Werner Herzog will star in a new documentary paying tribute to his friend Bruce Chatwin.
Chatwin was a Booker Prize-shortlisted novelist and travel writer who explored the world extensively before his death in 1989.
While he was dying he gifted German director Herzog the rucksack he had carried around the world.
Herzog is now paying tribute to his late friend 30 years after his death, donning the rucksack on his own travels around the world for a new Arena documentary exploring the nomadic lifestyle.
The director said: “Bruce Chatwin was a writer like no other. He crafted mythical tales into voyages of the mind.
“We were kindred spirits – he as a writer, I as a film-maker.
“I wanted to make a film that is not a traditional biography but a series of encounters inspired by Bruce’s travels and ideas.”
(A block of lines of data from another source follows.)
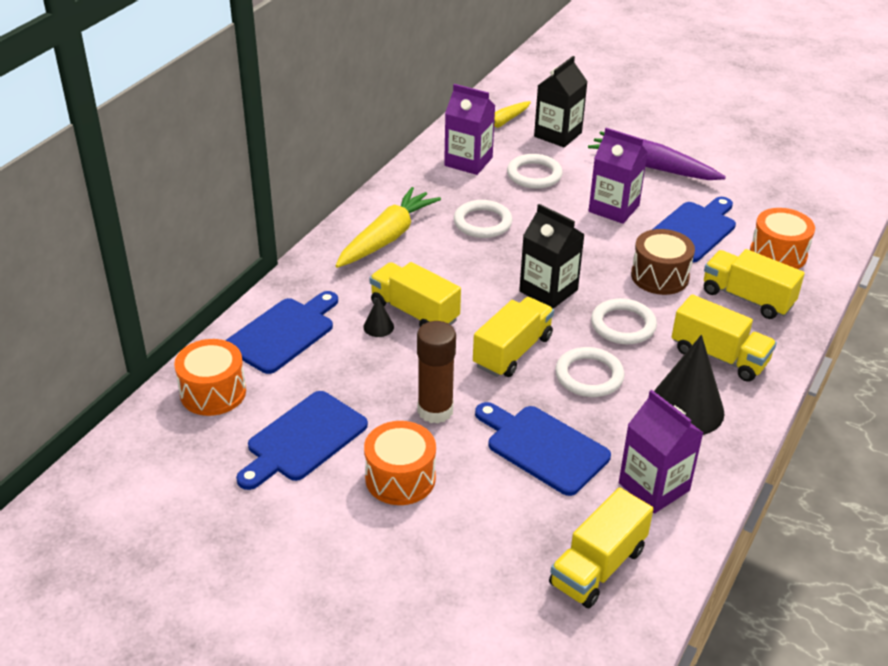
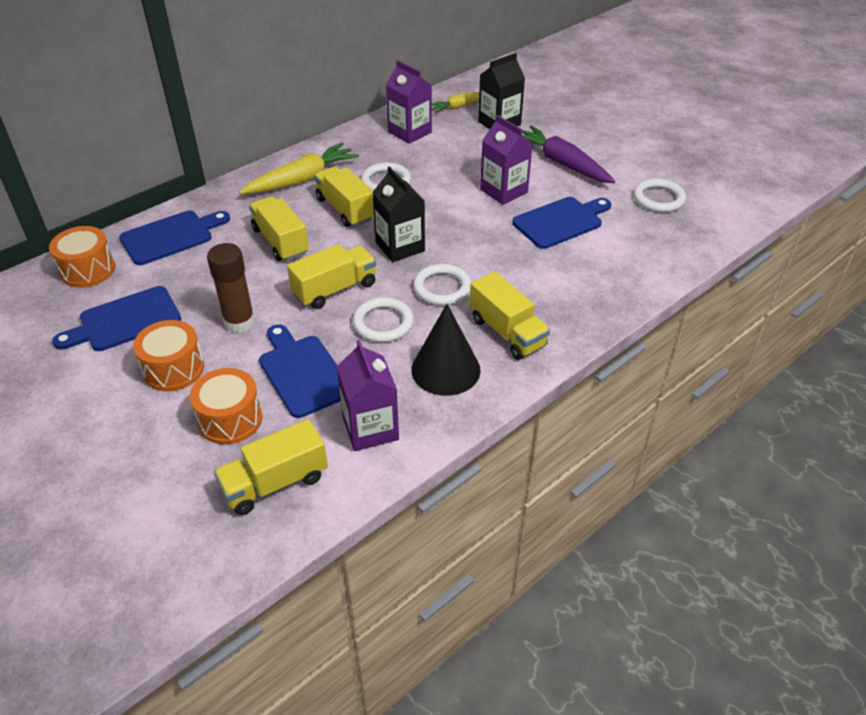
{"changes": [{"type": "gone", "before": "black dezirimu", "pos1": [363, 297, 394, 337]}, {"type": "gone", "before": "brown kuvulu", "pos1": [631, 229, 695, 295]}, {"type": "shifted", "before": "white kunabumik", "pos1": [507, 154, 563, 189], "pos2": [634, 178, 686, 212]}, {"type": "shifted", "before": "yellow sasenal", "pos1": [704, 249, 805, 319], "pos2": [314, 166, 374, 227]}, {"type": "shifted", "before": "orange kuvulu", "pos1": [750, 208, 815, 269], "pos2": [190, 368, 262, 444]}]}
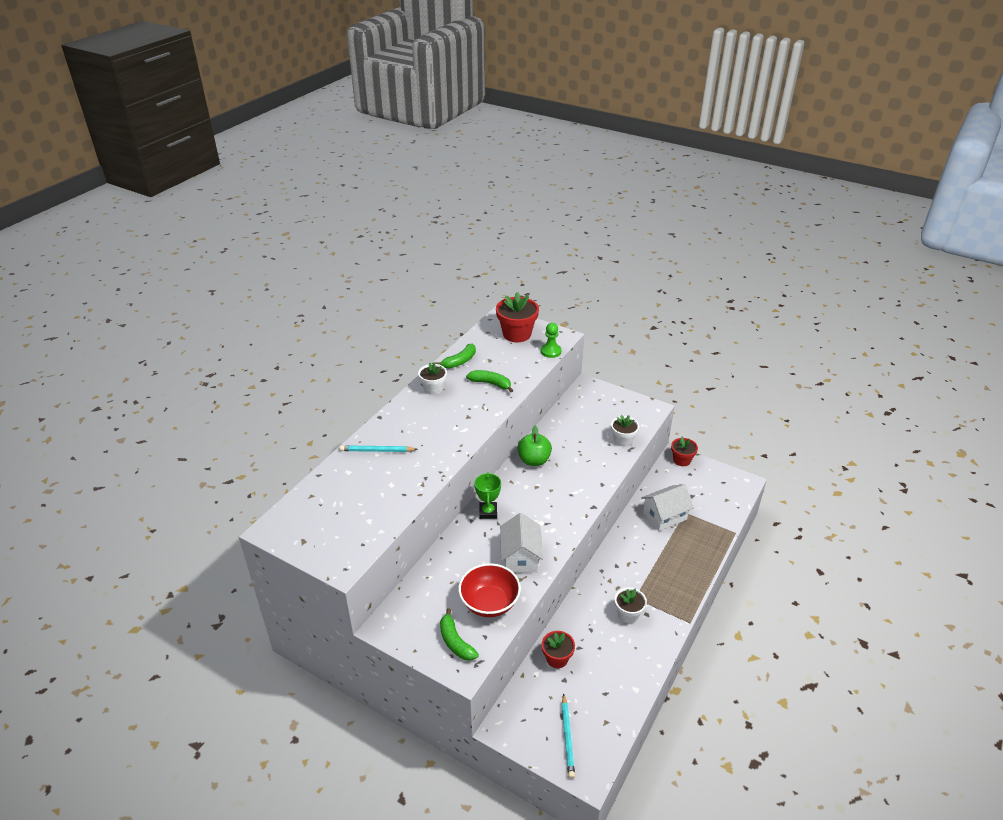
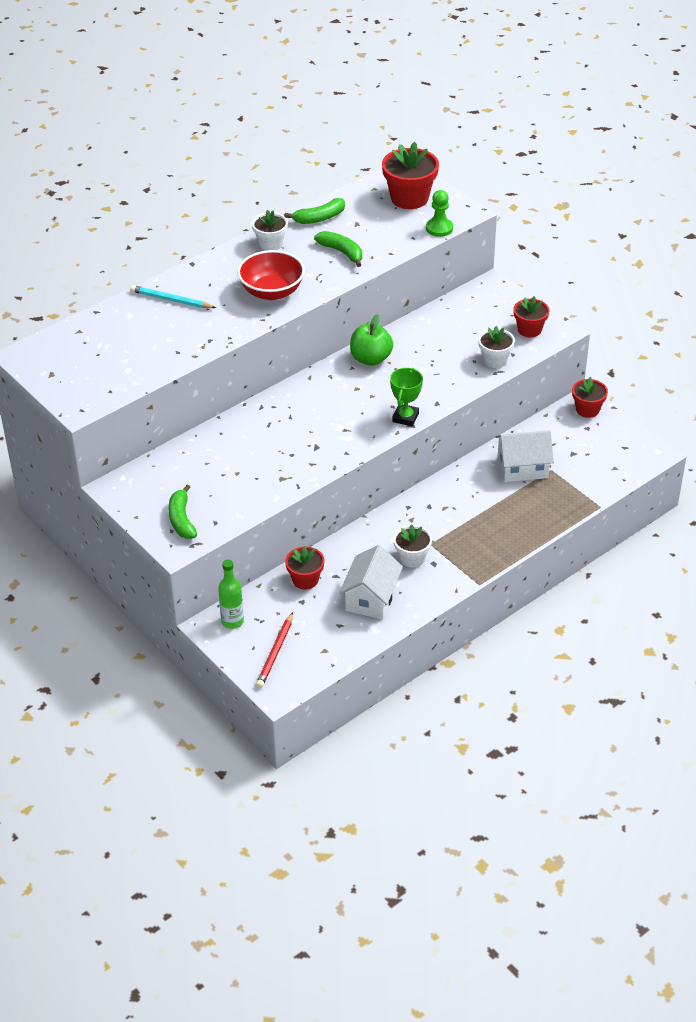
{"changes": [{"type": "new", "after": "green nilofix", "pos2": [218, 560, 244, 629]}, {"type": "new", "after": "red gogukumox", "pos2": [513, 296, 550, 337]}, {"type": "shifted", "before": "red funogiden", "pos1": [458, 563, 521, 617], "pos2": [237, 250, 305, 300]}, {"type": "shifted", "before": "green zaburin", "pos1": [475, 472, 501, 519], "pos2": [390, 368, 423, 426]}, {"type": "shifted", "before": "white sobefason", "pos1": [500, 513, 543, 573], "pos2": [339, 545, 403, 619]}, {"type": "repainted", "before": "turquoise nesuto", "after": "red nesuto", "pos1": [562, 693, 575, 779], "pos2": [256, 612, 293, 688]}]}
Chatwin worked at Sotheby’s as a teenager before attempting university, and securing a job in journalism. He travelled extensively and wrote numerous books on his adventures.
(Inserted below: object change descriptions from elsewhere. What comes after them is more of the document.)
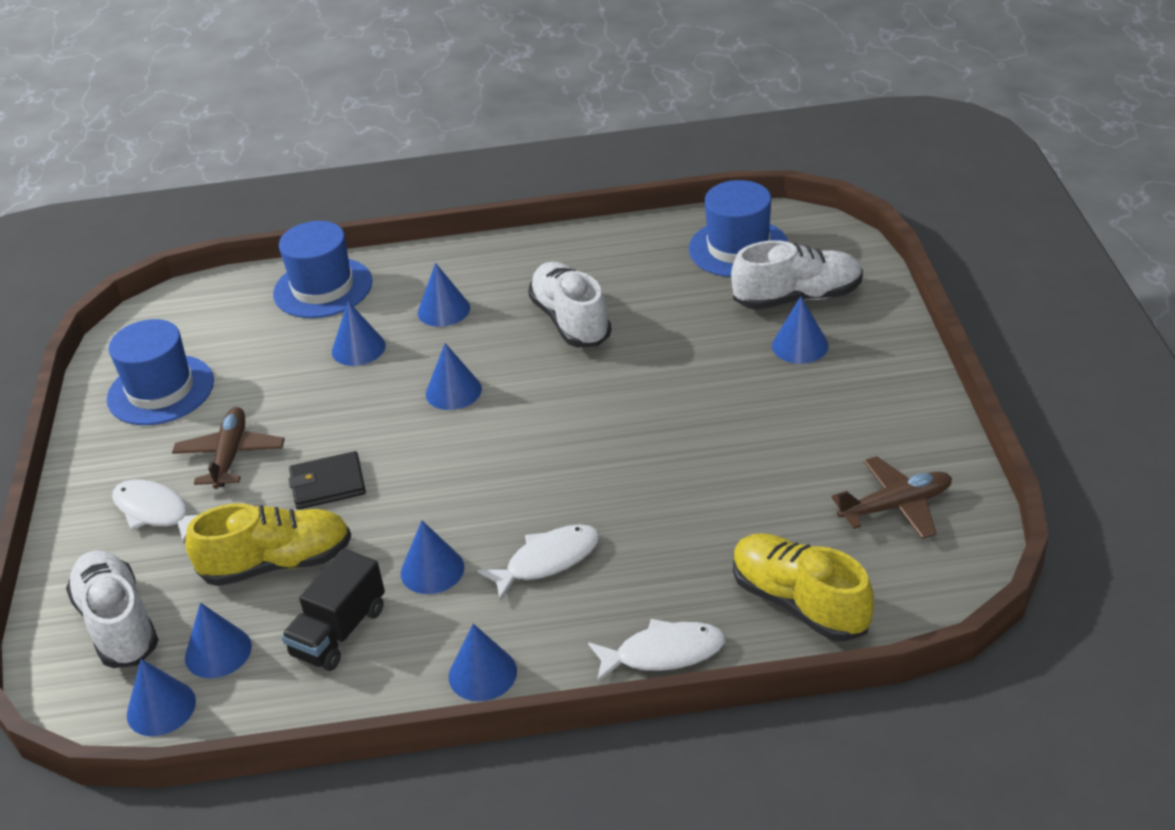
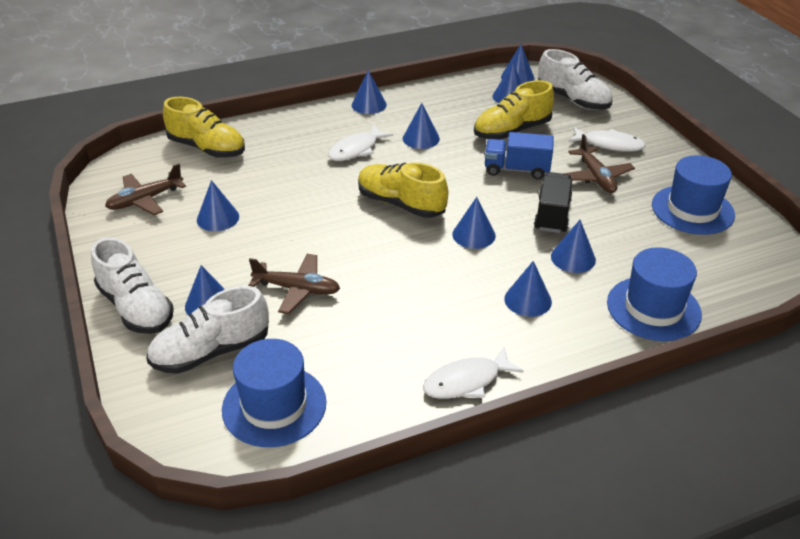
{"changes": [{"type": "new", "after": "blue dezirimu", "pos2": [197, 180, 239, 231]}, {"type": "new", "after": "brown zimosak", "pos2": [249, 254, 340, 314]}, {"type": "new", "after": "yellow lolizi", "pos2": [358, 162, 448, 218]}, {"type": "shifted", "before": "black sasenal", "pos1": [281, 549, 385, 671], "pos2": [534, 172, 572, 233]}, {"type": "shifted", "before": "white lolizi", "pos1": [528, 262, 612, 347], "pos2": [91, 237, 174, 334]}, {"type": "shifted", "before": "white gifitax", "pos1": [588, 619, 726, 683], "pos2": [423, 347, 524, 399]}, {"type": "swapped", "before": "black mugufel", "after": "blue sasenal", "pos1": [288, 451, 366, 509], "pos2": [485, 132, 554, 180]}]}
He died as a result of Aids in 1989, having penned Booker Prize-shortlisted novel Utz during his illness.
Herzog will travel to Patagonia, the Black Mountains of Wales and the Australian Outback as part of the Arena documentary called Nomad – In The Footsteps Of Bruce Chatwin, which will air on BBC Two.
Mark Bell, commissioner of BBC Arts, said: “This is a film only Werner Herzog could have made – an emotional portrait of a friend and fellow traveller and a visionary hymn to the nomadic spirit before it disappears forever.”
The programme will air later this year.